Part IX: Additional Tax on Excess Accumulations

  • Line 52: Required minimum distribution amount.
  • Line 53: Actual distributions taken.
  • Line 54: Shortfall subject to 25% tax (reduced to 10% if corrected timely).

Sign and date the form, and pay any tax due via IRS.gov/Payments.

Common Exceptions and How to Avoid Penalties?

Many penalties can be avoided or waived:

  • Early distribution exceptions: Include distributions after age 55 and job separation, for medical expenses exceeding 7.5% of AGI, first-time homebuyers (up to $10,000 lifetime), qualified birth or adoption (up to $5,000), or disaster recovery. Enter the appropriate exception code on line 2 of Part I.
  • Waivers for RMDs: If you missed an RMD due to reasonable cause, enter “RC” on line 54 and attach a statement explaining the error and steps to remedy it. The tax drops to 10% if corrected within a two-year window.
  • Correcting excess contributions: Withdraw the excess (plus earnings) by your tax return due date to avoid the 6% tax. Earnings may be subject to the 10% early distribution tax but qualify for exception code 21.

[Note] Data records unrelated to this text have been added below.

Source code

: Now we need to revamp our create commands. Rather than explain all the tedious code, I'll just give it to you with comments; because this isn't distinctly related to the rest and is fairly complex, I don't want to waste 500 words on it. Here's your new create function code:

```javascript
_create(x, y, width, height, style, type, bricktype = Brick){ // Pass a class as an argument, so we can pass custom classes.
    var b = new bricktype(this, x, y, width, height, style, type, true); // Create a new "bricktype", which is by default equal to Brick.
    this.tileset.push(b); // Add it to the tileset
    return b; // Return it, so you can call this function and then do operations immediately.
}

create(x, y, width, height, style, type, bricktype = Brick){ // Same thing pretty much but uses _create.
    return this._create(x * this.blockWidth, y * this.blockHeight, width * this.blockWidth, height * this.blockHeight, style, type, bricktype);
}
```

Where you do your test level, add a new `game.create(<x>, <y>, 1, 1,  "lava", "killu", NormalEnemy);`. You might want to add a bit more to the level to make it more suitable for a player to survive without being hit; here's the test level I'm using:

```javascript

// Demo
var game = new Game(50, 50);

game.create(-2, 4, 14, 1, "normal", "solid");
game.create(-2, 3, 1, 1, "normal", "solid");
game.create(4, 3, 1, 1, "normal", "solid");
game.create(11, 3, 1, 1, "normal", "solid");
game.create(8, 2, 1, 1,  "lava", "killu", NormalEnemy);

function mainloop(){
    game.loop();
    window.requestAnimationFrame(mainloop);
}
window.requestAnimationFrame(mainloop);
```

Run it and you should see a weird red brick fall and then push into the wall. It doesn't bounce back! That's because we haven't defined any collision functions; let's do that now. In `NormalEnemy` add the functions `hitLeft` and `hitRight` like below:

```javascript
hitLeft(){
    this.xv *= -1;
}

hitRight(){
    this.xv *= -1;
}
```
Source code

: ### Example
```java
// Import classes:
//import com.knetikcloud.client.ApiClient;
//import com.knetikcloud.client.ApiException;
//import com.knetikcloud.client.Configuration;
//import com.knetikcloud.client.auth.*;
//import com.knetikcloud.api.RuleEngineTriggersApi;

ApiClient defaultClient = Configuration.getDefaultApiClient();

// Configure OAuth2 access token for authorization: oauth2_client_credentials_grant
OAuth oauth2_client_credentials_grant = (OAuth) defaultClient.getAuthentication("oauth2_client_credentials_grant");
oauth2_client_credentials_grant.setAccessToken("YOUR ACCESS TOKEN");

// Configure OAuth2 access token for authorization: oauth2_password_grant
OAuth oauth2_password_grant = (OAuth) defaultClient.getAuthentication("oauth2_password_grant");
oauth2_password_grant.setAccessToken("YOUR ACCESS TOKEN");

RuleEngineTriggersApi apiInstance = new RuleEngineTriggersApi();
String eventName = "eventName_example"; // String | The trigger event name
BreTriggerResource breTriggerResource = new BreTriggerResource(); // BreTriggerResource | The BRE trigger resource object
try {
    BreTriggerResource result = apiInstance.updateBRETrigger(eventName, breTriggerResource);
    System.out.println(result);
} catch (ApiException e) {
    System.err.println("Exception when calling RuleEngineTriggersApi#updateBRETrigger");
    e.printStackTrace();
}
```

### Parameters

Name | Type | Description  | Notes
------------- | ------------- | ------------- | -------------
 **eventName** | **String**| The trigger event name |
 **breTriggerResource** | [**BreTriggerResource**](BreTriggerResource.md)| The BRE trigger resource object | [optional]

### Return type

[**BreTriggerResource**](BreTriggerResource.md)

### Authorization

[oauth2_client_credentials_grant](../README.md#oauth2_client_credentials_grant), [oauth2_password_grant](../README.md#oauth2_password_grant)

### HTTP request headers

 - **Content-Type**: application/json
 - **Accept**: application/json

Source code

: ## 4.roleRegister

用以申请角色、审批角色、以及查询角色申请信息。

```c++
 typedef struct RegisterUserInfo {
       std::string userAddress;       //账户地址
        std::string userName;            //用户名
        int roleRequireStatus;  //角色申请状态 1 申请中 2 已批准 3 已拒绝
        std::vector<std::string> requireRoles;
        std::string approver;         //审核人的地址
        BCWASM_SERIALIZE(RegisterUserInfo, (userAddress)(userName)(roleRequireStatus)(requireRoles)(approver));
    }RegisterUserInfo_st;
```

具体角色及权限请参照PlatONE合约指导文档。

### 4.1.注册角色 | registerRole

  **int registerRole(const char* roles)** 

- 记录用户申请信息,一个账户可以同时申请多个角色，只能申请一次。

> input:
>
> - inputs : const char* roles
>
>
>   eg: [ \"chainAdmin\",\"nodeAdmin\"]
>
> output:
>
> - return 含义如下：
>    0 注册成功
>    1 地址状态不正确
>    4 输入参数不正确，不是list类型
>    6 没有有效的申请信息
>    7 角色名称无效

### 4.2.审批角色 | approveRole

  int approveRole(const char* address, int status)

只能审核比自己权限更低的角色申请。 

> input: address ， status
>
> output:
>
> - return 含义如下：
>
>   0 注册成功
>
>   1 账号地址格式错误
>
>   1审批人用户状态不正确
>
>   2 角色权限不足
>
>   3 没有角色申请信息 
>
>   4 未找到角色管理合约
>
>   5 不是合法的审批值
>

Rollovers within 60 days are generally tax-free and not subject to early distribution taxes. The IRS may waive the 60-day rule for hardships via self-certification.

Recent Updates for Tax Year 2025

For 2025, RMDs start at age 73, and contribution limits remain steady (e.g., IRA limits unchanged from 2024). Qualified disaster distributions post-2021 are exempt from the 10% tax. Always check IRS.gov for post-publication changes, as legislation like the SECURE Act continues to influence rules.

Tips for Filing Form 5329 and Avoiding Common Mistakes

  • Double-check limits: Use IRS worksheets to calculate allowable contributions based on your AGI and filing status.
  • Track distributions: Review Form 1099-R carefully to ensure exceptions are applied correctly.
  • File on time: Attach to your main return or file separately if no return is due.
  • Seek professional help: If you’re unsure, consult a tax advisor, especially for complex situations like Roth conversions or ABLE accounts.
  • Amend if needed: If you discover an error after filing, use Form 1040-X and refile Form 5329.

By understanding Form 5329, you can better manage your retirement and savings accounts, minimizing penalties and maximizing tax benefits. For the official form and instructions, visit IRS.gov. Remember, this information is for educational purposes—consult the IRS or a tax professional for personalized advice.